Beantworte bitte anhand des Artikels über den Absolventenreport diese Fragen:
1. Welches Unternehmen erstellt den jährlichen Absolventenreport?
2. In welcher Stadt fand der Absolventenkongress statt, bei dem die Befragung durchgeführt wurde?
3. Welche Gruppe wurde in der aktuellen Studie erstmals befragt?

▶ **LESETEXT**:
================================

Vor allem IT-Studenten informieren sich genau

Selbstbewusste Absolventen wissen bei der Jobsuche, was sie wollen

28.07.2000
Die Berufsanfänger von morgen sind gut informiert, selbstbewusst und kennen ihre Chancen auf dem Arbeitsmarkt genau, so das Ergebnis des jährlichen Absolventenreports der CSC Ploenzke AG. Ihre Erwartungen an das Berufsleben können sie präzise formulieren. Allerdings stimmen Unternehmen und Bewerber in ihrer Einschätzung nicht immer überein. Von Ingrid Weidner*

Beim Absolventenkongress in Köln befragte die CSC Ploenzke AG im November letzten Jahres zum achten Mal Studierende, die unmittelbar vor ihrem Examen stehen. Was erwarten die Absolventen, wie bereiten sie sich auf den Berufseinstieg vor, und welche Branchen schätzen sie als attraktiv ein. In der aktuellen Studie wurden zum selben Thema erstmals auch Unternehmensvertreter befragt.

================================

▶ **ANGEZEIGTE EINTRÄGE**:

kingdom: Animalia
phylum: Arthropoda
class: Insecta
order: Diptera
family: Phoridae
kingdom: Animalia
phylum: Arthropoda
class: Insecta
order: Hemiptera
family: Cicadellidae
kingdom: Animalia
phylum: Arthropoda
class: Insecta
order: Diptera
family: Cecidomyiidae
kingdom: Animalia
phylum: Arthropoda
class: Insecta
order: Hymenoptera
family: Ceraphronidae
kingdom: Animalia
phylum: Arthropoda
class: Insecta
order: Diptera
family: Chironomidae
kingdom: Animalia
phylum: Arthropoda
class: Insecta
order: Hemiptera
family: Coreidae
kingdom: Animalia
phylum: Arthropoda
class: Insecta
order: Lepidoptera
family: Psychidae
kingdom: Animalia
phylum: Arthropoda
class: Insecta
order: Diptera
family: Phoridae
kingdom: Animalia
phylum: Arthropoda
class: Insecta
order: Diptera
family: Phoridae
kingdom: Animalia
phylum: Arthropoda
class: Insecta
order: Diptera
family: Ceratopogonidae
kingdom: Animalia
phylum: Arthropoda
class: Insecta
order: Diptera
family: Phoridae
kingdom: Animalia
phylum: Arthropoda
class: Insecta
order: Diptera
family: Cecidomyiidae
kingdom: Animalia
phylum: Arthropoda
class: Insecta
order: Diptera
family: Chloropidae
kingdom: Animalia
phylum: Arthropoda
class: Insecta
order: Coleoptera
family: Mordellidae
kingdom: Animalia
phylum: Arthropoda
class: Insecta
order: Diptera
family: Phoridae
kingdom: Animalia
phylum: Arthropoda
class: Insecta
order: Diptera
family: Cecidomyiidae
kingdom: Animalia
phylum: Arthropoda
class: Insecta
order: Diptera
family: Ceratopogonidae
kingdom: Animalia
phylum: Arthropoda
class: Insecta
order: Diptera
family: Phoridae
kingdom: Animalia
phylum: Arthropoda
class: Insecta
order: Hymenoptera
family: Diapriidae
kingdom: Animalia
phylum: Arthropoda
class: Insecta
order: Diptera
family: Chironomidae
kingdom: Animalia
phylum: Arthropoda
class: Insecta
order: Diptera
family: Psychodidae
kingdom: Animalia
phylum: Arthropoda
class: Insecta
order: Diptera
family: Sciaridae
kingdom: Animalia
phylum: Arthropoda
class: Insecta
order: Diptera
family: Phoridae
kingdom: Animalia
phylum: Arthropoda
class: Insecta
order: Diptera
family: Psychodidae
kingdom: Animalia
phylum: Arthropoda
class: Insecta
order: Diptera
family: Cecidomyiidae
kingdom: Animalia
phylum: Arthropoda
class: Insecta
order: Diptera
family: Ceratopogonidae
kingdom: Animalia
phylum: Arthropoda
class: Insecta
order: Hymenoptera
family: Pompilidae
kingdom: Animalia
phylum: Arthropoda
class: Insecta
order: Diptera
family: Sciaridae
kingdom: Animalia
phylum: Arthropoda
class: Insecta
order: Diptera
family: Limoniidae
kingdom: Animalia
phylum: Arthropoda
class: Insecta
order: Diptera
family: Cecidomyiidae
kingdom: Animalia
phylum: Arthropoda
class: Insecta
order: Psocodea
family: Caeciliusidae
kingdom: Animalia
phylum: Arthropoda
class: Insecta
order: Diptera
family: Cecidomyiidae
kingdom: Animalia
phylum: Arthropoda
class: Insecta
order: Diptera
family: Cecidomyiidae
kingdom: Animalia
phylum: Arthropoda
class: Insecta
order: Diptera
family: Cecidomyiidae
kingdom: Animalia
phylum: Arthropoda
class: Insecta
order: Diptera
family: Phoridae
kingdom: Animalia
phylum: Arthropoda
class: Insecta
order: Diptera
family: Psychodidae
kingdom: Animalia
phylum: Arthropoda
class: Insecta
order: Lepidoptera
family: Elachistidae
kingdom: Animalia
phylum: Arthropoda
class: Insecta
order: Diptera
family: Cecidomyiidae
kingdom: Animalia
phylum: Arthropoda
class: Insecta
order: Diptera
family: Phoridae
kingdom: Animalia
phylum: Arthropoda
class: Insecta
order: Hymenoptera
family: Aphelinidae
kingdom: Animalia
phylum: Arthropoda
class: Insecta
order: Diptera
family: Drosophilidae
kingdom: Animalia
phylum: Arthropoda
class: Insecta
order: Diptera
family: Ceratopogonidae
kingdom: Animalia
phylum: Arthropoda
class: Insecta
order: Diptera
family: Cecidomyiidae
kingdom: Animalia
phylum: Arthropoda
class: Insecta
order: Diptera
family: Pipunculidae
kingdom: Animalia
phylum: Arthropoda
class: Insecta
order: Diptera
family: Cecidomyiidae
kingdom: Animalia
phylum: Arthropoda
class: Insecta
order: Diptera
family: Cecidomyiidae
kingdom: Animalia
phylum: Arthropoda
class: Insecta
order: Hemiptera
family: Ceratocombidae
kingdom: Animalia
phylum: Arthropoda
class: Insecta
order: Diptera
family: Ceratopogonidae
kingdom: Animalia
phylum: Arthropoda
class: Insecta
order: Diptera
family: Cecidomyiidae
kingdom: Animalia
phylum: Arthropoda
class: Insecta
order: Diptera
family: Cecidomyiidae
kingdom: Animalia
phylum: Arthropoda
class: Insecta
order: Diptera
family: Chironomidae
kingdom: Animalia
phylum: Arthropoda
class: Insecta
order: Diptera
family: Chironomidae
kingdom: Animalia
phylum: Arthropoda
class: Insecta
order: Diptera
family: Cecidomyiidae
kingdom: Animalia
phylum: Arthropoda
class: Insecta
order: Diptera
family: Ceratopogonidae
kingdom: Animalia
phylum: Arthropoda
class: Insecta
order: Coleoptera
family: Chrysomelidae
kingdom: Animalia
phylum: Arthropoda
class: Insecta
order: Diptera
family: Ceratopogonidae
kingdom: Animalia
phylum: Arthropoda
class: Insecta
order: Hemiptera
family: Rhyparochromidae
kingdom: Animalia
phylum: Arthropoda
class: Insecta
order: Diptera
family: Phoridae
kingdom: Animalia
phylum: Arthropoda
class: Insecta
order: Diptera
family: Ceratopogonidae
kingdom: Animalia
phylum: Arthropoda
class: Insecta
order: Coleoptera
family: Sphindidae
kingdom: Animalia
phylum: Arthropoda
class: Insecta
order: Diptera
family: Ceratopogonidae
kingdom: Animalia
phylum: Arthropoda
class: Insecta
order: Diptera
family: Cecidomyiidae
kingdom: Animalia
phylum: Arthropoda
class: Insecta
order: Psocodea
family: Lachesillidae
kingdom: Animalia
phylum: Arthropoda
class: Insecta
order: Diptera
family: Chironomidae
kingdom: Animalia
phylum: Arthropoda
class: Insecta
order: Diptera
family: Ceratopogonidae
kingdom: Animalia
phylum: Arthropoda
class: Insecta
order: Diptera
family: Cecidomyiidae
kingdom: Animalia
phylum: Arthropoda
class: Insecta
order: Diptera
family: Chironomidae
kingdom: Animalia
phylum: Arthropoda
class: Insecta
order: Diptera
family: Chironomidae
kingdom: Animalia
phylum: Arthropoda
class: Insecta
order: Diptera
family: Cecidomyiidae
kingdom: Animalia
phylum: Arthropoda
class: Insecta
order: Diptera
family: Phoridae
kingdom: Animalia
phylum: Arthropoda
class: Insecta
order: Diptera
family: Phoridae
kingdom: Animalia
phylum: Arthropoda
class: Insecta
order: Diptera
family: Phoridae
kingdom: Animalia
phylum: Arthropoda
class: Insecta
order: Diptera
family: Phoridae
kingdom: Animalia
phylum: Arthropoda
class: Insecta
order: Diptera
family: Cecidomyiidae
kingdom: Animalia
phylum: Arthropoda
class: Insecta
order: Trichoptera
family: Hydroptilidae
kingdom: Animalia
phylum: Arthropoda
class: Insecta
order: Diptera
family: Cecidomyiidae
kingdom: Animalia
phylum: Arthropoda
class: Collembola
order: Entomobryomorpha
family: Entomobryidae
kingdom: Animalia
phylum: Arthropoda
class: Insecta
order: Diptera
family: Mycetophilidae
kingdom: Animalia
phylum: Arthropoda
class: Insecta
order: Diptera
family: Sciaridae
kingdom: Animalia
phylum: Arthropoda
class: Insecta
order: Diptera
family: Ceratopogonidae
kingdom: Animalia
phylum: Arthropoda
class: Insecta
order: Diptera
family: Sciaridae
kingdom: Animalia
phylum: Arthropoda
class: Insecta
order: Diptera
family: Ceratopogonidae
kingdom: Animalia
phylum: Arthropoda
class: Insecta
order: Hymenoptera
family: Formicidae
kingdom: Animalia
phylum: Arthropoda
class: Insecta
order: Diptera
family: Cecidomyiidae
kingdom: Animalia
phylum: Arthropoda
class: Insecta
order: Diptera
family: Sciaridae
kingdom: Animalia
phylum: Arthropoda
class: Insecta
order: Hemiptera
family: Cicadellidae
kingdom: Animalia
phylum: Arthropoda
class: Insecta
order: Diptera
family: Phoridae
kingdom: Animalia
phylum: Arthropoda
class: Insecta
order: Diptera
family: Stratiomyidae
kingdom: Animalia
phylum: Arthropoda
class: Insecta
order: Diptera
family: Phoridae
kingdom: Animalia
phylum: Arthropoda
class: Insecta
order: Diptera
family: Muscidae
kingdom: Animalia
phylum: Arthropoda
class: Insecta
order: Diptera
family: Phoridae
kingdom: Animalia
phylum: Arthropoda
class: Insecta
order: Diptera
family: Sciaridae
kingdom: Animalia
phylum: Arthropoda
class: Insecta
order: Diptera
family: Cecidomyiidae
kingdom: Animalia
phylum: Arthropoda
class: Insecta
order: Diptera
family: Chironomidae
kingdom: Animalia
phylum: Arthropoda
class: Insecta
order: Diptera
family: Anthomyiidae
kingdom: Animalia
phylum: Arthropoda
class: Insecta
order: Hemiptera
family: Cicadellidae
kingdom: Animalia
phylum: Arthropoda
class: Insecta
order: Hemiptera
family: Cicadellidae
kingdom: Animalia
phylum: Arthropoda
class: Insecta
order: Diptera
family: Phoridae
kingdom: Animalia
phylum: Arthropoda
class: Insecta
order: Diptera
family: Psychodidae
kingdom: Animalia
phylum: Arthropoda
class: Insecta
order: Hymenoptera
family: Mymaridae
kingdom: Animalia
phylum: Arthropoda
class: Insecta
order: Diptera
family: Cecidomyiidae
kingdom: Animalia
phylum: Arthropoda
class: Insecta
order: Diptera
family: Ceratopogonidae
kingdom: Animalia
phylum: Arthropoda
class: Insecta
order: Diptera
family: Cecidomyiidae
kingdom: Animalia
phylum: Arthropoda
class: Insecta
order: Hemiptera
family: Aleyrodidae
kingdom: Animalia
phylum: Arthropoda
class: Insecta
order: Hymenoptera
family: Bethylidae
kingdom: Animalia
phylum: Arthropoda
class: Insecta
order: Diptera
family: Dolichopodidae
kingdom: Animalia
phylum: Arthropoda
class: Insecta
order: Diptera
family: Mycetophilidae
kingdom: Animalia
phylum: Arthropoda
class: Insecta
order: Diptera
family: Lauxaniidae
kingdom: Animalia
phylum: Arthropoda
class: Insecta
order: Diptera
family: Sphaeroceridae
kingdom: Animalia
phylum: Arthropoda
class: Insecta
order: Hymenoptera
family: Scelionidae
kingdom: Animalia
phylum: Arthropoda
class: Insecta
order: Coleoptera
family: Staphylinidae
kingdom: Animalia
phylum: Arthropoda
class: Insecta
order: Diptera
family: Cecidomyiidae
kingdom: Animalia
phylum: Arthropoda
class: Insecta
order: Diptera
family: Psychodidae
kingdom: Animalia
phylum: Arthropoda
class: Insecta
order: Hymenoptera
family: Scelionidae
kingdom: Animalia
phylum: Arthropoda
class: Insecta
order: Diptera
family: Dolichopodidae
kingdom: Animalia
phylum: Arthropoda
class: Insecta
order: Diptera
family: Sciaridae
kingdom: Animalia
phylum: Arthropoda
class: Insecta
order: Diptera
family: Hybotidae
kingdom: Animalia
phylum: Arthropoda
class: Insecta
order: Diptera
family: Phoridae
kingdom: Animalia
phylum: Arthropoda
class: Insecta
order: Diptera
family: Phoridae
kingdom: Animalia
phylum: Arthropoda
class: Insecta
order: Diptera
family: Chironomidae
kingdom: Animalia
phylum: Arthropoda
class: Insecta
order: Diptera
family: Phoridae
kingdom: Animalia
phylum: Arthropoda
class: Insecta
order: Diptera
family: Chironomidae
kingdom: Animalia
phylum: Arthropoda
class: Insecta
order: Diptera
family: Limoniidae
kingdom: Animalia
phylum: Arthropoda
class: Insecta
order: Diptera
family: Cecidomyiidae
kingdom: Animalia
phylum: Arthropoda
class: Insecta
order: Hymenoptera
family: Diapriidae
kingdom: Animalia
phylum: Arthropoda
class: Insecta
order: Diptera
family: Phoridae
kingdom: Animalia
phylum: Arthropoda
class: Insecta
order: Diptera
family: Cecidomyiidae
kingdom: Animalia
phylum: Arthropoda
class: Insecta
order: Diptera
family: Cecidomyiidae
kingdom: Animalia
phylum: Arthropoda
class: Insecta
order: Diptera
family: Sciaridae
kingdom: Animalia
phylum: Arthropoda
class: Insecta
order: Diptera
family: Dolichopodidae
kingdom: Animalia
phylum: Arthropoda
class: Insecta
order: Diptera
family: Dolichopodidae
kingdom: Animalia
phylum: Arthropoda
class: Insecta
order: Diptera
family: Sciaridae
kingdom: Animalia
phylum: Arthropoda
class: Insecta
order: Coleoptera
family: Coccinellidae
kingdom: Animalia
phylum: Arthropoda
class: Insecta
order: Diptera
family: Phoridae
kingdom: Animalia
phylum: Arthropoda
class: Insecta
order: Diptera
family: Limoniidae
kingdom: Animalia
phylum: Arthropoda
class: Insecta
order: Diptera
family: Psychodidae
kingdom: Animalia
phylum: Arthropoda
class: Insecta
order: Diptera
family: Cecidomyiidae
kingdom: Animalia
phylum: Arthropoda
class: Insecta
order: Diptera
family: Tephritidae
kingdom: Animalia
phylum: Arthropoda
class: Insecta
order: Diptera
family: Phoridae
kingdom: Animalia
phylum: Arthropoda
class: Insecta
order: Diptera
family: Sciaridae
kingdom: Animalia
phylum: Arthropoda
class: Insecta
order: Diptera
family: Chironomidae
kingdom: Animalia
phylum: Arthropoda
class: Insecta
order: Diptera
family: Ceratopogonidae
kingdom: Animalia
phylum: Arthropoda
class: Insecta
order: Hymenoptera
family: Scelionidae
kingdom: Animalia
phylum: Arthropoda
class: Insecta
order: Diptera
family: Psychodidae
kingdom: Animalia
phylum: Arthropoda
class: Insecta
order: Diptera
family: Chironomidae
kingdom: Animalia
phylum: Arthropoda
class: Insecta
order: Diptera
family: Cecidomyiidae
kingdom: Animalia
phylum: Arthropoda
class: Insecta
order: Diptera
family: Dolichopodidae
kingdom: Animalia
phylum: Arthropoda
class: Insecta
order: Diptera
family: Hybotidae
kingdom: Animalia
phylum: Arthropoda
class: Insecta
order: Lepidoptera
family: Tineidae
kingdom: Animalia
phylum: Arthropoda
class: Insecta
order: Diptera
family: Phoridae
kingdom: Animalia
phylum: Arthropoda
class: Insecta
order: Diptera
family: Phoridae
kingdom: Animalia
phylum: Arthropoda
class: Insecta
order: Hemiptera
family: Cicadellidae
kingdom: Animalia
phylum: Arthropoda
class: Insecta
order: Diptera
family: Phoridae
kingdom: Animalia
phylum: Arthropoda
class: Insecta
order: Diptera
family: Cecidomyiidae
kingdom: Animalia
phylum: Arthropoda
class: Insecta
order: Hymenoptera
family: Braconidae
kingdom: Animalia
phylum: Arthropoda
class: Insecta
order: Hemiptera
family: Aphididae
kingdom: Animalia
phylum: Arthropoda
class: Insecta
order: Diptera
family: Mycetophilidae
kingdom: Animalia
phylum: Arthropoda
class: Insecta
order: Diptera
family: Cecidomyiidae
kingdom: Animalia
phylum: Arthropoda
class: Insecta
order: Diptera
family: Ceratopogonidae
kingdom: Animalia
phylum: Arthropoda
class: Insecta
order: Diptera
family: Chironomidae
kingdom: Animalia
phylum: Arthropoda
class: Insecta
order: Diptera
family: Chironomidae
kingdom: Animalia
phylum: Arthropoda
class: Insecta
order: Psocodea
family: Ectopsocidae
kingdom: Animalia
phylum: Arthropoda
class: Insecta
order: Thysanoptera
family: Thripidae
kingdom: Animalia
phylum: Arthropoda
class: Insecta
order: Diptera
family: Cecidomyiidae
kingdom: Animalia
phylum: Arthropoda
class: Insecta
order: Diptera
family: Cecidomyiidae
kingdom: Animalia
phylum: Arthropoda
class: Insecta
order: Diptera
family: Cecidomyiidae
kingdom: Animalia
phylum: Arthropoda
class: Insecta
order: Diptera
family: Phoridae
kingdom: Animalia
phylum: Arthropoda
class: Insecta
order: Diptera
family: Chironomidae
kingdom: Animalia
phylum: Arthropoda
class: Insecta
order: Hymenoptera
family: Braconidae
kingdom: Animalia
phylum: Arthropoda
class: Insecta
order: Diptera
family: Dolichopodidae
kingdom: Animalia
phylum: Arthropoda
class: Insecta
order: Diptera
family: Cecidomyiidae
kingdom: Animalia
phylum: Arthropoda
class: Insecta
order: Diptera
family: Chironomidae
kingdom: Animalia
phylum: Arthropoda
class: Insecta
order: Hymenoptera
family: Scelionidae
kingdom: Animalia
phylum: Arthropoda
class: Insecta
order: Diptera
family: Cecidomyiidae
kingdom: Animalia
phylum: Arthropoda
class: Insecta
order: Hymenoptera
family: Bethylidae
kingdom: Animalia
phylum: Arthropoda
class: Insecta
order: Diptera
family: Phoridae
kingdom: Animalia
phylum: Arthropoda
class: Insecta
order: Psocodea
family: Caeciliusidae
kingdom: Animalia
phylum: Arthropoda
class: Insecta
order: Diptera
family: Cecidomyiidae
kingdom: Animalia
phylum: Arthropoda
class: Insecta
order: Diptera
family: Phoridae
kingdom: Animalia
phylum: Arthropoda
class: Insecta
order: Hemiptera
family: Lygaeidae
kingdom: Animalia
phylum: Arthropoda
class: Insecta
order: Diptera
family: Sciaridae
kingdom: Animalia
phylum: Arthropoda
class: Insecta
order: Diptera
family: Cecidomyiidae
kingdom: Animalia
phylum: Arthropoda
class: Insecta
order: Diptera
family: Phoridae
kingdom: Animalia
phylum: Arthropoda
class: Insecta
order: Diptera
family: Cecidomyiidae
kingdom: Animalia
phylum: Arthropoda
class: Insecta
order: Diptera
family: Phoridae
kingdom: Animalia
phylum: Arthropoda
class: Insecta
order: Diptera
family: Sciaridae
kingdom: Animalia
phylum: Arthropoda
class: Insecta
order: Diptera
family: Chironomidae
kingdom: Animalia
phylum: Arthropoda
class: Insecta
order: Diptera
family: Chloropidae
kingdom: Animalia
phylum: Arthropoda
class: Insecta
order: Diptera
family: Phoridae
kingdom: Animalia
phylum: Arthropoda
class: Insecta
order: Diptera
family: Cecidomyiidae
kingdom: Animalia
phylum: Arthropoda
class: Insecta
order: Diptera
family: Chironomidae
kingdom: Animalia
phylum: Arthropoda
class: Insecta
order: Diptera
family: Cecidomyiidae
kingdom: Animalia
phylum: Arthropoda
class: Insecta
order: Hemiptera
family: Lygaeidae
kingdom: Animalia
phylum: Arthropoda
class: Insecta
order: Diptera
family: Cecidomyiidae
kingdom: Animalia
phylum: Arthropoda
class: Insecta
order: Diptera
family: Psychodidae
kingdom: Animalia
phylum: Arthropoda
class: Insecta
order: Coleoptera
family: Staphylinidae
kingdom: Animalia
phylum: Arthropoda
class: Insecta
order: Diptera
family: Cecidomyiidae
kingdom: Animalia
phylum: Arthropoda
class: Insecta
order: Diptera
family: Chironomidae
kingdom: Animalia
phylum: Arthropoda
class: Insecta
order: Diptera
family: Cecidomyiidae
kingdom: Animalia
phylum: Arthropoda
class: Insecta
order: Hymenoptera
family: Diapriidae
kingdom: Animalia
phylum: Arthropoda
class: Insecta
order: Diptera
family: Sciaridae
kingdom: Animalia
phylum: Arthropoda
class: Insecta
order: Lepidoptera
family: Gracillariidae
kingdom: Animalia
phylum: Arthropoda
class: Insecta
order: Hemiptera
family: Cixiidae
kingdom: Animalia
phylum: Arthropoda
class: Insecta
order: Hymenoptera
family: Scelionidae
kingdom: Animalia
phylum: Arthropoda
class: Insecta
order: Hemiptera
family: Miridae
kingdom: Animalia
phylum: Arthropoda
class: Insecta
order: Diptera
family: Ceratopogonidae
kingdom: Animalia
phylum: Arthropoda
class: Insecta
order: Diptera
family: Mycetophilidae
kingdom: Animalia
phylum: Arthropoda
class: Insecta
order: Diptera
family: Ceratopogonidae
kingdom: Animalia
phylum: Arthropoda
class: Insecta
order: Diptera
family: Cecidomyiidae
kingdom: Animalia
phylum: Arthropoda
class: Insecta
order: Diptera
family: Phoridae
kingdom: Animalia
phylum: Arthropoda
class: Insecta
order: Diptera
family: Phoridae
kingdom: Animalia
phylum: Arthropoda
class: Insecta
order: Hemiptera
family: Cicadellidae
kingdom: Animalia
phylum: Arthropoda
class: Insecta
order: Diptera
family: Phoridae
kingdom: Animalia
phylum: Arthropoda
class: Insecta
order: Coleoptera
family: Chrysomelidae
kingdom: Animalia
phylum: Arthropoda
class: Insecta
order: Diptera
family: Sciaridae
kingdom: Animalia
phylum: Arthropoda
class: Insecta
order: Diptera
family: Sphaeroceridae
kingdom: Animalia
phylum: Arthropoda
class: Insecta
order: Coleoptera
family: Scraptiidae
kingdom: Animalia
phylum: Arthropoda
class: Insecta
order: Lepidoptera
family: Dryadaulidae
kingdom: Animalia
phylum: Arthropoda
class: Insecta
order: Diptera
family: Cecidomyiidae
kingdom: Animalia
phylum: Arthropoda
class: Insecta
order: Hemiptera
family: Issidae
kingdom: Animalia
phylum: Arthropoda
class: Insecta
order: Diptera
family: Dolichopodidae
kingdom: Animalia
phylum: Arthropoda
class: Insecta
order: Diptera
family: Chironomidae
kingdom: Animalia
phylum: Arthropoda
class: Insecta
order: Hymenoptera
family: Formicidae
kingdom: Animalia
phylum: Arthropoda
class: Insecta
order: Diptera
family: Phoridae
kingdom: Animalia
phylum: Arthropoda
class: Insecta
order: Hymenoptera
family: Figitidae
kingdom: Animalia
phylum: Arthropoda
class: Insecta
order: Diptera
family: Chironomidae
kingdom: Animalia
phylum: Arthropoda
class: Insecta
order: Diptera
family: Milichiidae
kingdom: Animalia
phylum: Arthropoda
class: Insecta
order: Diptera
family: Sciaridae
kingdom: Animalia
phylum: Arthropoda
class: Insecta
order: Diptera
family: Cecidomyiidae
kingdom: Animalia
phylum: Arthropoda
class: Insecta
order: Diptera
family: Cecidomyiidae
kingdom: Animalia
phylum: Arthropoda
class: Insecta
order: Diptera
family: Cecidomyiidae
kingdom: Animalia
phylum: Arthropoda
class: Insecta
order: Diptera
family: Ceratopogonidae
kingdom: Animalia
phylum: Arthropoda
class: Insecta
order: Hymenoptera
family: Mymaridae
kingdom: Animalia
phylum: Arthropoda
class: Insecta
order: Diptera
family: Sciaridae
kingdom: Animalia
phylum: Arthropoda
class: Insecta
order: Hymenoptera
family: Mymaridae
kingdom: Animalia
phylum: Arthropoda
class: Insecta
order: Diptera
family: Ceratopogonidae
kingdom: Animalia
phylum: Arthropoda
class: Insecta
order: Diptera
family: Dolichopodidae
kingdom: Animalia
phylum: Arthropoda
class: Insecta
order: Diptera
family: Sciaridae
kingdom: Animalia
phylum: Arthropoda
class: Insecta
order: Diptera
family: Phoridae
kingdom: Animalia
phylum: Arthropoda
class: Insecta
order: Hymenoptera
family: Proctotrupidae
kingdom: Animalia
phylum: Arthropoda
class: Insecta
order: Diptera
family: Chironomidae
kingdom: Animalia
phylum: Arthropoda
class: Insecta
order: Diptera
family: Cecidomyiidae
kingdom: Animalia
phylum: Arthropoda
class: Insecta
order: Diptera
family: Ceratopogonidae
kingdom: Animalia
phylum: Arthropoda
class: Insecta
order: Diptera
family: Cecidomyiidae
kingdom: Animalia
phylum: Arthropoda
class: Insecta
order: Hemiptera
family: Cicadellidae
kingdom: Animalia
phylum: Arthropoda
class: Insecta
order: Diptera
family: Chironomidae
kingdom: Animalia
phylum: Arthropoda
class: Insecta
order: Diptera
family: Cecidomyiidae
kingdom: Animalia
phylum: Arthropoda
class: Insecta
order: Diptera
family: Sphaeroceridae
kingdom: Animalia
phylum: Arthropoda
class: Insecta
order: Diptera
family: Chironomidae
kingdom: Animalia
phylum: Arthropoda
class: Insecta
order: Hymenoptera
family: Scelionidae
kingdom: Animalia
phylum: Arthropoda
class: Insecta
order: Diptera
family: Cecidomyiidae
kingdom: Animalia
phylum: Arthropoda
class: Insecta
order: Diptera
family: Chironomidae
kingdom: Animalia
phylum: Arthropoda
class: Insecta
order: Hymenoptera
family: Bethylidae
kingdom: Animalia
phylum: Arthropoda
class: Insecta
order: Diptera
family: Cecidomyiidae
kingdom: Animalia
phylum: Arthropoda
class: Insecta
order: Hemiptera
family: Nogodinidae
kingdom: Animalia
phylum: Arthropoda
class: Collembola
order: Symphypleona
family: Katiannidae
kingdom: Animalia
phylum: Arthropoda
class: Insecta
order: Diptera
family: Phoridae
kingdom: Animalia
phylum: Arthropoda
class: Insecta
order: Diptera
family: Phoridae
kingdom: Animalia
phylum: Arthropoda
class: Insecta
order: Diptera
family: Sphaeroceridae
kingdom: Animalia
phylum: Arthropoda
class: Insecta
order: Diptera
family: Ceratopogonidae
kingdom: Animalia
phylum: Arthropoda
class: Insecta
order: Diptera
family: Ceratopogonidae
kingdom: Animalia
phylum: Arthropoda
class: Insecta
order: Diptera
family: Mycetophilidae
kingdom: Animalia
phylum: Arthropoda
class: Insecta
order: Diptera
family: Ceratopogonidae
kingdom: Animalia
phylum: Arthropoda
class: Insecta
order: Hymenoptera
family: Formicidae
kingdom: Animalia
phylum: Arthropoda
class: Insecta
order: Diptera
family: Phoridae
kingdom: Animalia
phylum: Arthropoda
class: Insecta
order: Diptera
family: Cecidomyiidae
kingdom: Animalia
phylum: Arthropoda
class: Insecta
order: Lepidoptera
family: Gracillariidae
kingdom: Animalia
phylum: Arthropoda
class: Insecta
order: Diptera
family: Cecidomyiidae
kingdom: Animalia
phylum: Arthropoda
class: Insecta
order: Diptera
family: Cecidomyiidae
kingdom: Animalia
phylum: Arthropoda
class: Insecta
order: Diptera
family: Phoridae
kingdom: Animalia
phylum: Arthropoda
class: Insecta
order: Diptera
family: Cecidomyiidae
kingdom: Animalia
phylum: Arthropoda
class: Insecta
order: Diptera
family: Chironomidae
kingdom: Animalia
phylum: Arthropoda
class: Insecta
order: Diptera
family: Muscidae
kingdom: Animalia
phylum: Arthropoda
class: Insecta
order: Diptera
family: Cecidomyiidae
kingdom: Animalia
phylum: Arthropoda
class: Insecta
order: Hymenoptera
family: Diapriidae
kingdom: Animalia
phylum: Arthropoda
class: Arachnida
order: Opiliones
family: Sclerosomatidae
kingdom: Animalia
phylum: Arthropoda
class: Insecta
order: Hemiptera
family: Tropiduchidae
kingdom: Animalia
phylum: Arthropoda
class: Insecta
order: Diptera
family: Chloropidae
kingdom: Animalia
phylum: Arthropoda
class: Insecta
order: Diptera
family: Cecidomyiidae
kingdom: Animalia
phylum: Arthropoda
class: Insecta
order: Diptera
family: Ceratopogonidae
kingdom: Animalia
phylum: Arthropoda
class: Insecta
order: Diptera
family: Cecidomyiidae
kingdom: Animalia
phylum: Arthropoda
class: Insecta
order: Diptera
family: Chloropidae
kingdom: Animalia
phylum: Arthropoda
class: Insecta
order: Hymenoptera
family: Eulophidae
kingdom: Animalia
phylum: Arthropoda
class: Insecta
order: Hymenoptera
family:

================================

▶ **LÖSUNG**:
1. Die CSC Ploenzke AG.
2. In Köln.
3. Unternehmensvertreter.